In Spielberg’s eyes, he had made a small, intimate film. But the fifteen-minute standing ovation it received at its first public screening (at the 1982 Cannes Film Festival) hinted at something much bigger. In fact, his fairy tale about a friendly alien became the phenomenon of the decade, warming the hearts of millions and touching even the most jaded critics. New Yorker reviewer Pauline Kael gushed that the tears viewers shed were “tokens of gratitude for the spell the picture has put on the audience.” Rolling Stone hailed it as “the most moving science-fiction movie ever made,” and Gene Siskel theorized, “I think the secret of the film’s success is that it supplies a quality that has been missing from most American movies of late: the emotion of love.”

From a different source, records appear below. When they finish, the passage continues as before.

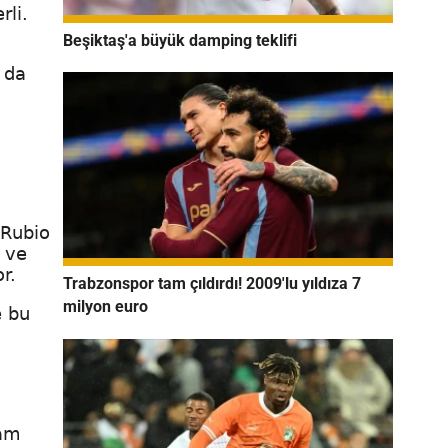
rli.
Beşiktaş'a büyük damping teklifi
 da
 Rubio
 ve
or.
Trabzonspor tam çıldırdı! 2009'lu yıldıza 7
milyon euro
e bu
tam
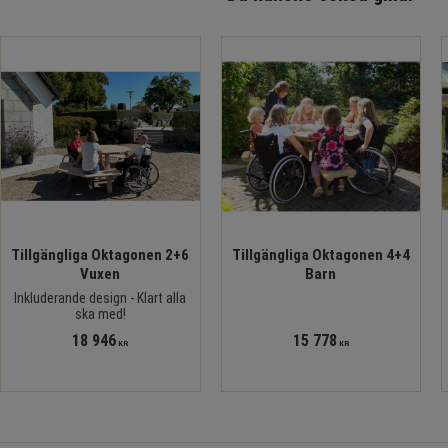
Tillgängliga Oktagonen 2+6
Tillgängliga Oktagonen 4+4
Vuxen
Barn
Inkluderande design - Klart alla
ska med!
18 946
15 778
KR
KR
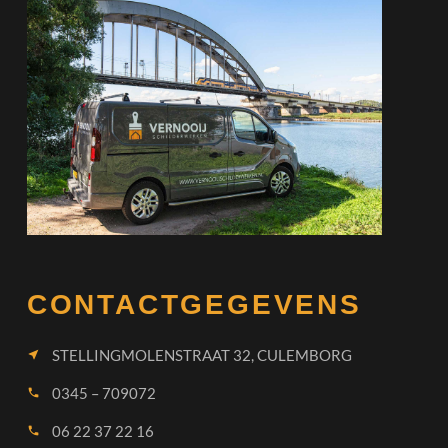
CONTACTGEGEVENS
STELLINGMOLENSTRAAT 32, CULEMBORG
near_me
0345 – 709072
call
06 22 37 22 16
call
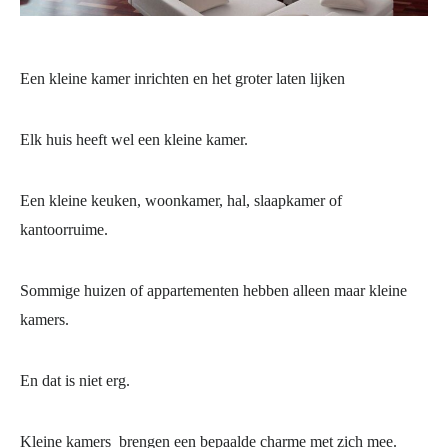
Een kleine kamer inrichten en het groter laten lijken
Elk huis heeft wel een kleine kamer.
Een kleine keuken, woonkamer, hal, slaapkamer of
kantoorruime.
Sommige huizen of appartementen hebben alleen maar kleine
kamers.
En dat is niet erg.
Kleine kamers brengen een bepaalde charme met zich mee.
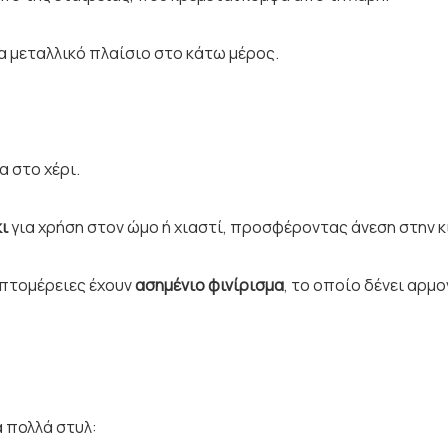
α μεταλλικό πλαίσιο στο κάτω μέρος.
α στο χέρι.
ι
για χρήση στον ώμο ή χιαστί, προσφέροντας άνεση στην κ
λεπτομέρειες έχουν
ασημένιο φινίρισμα
, το οποίο δένει αρμ
α πολλά στυλ:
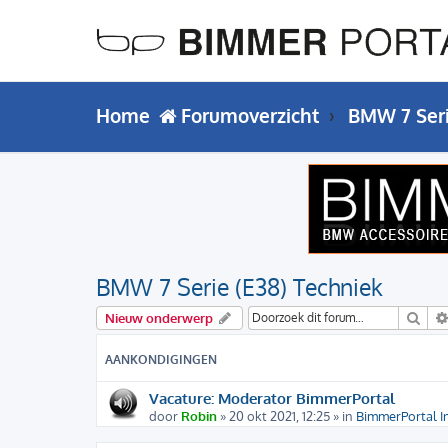
Home
Forumoverzicht
BMW 7 Ser
BMW 7 Serie (E38) Techniek
Zoe
Nieuw onderwerp
AANKONDIGINGEN
Vacature: Moderator BimmerPortal
door
Robin
» 20 okt 2021, 12:25 » in
BimmerPortal I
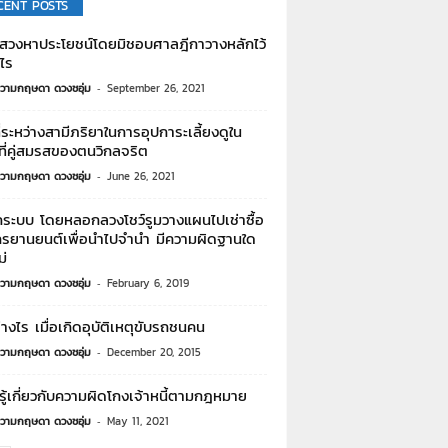
CENT POSTS
สวงหาประโยชน์โดยมิชอบศาลฎีกาวางหลักไว้
ไร
วามกฤษดา ดวงชอุ่ม
-
September 26, 2021
ี่ระหว่างสามีภริยาในการอุปการะเลี้ยงดูใน
ที่คู่สมรสของตนวิกลจริต
วามกฤษดา ดวงชอุ่ม
-
June 26, 2021
อกระบบ โดยหลอกลวงโชว์รูมวางแผนไปเช่าซื้อ
กรยานยนต์เพื่อนำไปจำนำ มีความผิดฐานใด
ม่
วามกฤษดา ดวงชอุ่ม
-
February 6, 2019
างไร เมื่อเกิดอุบัติเหตุขับรถชนคน
วามกฤษดา ดวงชอุ่ม
-
December 20, 2015
ู้เกี่ยวกับความผิดโกงเจ้าหนี้ตามกฎหมาย
วามกฤษดา ดวงชอุ่ม
-
May 11, 2021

The box-office triumph was followed by a merchandising frenzy and a wave of copycat movies about adorable aliens or robots, including Gremlins (1985), Short Circuit (1986), and Mac and Me (1988). But beneath all the hype and imitations, a classic film remains. For a motion picture that stars a special effect, E.T. the Extra-Terrestrial connects with viewers on a deeply authentic level. It portrays a bond of understanding that transcends barriers of culture, language, and even species. Most of all, it’s about the power of believing. Elliott expresses this simply and perfectly when he says good-bye to E.T., assuring him, “I’ll believe in you all my life.”